In app terms, it means drawing inspiration from services using interactive ads that fit seamlessly into the experience.
But in campaign terms, it may mean exploring new approaches and formats to get your message out. For example, nearly 20% of individuals aged 16-34 discover brands through influencers.
This presents an opportunity to natively advertise through the influencer themselves, and potentially promote their endorsement through other ads run across other formats. Or it allows advertisers to find influencers who have built audiences that tolerate ads — such as pre- or mid-roll video — to ensure blocking won’t happen.
Third and finally, though, advertisers need to place a higher emphasis on relevant advertising.
Irrelevance walks hand in hand with intrusiveness. If users are already annoyed by the slow loading time, by the difficulty clicking off ads and by the volume of ads, their annoyance is worsened if they’re not even close to liking what’s being advertised to them.
It can be hard to increase that relevance to users, especially when it needs to be combined with the need to respect user privacy. New technological developments, such as the use of machine learning in advertising buying, will help advertisers to reach users with the right brands in the right ways, preventing them from reaching for the blocker.

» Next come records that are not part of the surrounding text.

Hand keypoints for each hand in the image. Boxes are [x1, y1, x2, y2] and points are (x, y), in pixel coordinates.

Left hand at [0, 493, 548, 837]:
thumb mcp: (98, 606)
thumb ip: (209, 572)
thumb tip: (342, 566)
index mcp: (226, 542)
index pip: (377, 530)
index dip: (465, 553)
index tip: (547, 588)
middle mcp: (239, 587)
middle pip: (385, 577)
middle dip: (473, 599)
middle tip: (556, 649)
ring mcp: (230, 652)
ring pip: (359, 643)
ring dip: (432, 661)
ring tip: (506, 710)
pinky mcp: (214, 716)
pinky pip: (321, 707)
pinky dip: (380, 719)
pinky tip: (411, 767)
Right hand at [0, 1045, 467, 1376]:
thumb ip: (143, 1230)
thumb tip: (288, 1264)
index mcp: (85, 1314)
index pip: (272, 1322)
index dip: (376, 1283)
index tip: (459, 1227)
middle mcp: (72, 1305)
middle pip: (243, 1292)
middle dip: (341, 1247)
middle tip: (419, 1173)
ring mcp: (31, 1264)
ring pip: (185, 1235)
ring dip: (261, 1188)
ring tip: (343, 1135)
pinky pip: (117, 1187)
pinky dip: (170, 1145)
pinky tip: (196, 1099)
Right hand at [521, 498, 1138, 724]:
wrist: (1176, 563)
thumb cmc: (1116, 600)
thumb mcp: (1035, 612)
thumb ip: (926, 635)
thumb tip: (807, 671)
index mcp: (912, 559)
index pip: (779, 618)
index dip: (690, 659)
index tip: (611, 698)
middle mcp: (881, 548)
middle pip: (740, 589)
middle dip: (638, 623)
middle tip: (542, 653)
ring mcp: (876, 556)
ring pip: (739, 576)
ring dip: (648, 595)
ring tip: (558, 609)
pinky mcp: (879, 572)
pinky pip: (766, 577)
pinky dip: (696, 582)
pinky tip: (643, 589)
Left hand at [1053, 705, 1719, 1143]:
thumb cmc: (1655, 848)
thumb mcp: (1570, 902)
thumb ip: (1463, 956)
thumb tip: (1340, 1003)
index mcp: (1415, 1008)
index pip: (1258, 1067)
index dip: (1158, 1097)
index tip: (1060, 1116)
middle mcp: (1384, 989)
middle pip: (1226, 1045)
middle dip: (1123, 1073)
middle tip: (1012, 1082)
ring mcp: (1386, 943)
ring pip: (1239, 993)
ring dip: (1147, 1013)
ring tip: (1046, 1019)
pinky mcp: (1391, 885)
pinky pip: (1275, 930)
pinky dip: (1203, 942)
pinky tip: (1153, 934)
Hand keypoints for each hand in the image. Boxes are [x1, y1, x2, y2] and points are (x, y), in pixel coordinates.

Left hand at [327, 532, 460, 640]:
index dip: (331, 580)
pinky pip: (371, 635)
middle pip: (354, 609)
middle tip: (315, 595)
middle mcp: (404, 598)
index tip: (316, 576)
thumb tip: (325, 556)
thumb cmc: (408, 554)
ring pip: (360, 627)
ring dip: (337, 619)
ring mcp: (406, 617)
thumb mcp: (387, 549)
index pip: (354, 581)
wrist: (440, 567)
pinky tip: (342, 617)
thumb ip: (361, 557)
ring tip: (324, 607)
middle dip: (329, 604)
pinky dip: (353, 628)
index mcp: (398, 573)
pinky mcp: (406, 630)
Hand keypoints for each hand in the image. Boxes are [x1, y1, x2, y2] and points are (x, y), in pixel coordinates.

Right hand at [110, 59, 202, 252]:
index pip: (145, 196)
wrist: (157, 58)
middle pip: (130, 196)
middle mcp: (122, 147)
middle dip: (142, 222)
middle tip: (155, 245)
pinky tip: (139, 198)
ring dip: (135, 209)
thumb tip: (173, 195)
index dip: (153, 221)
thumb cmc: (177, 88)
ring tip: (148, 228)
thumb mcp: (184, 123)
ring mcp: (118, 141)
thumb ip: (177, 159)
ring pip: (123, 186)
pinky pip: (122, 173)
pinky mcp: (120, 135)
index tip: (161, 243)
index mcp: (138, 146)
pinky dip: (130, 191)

Ultimately, answering the question of why people block ads is easy. They block because they see ads that are intrusive, disruptive and, in the end, annoying. And when they get annoyed, they find a solution in the form of ad blocking software and stick to it.
But ending ad blocking is not so simple. There is little chance that ad blockers will disappear overnight. So advertisers and publishers must work together to kick the habit of intruding in favor of a more respectable advertising approach, for fear of driving more users to turn the blockers on.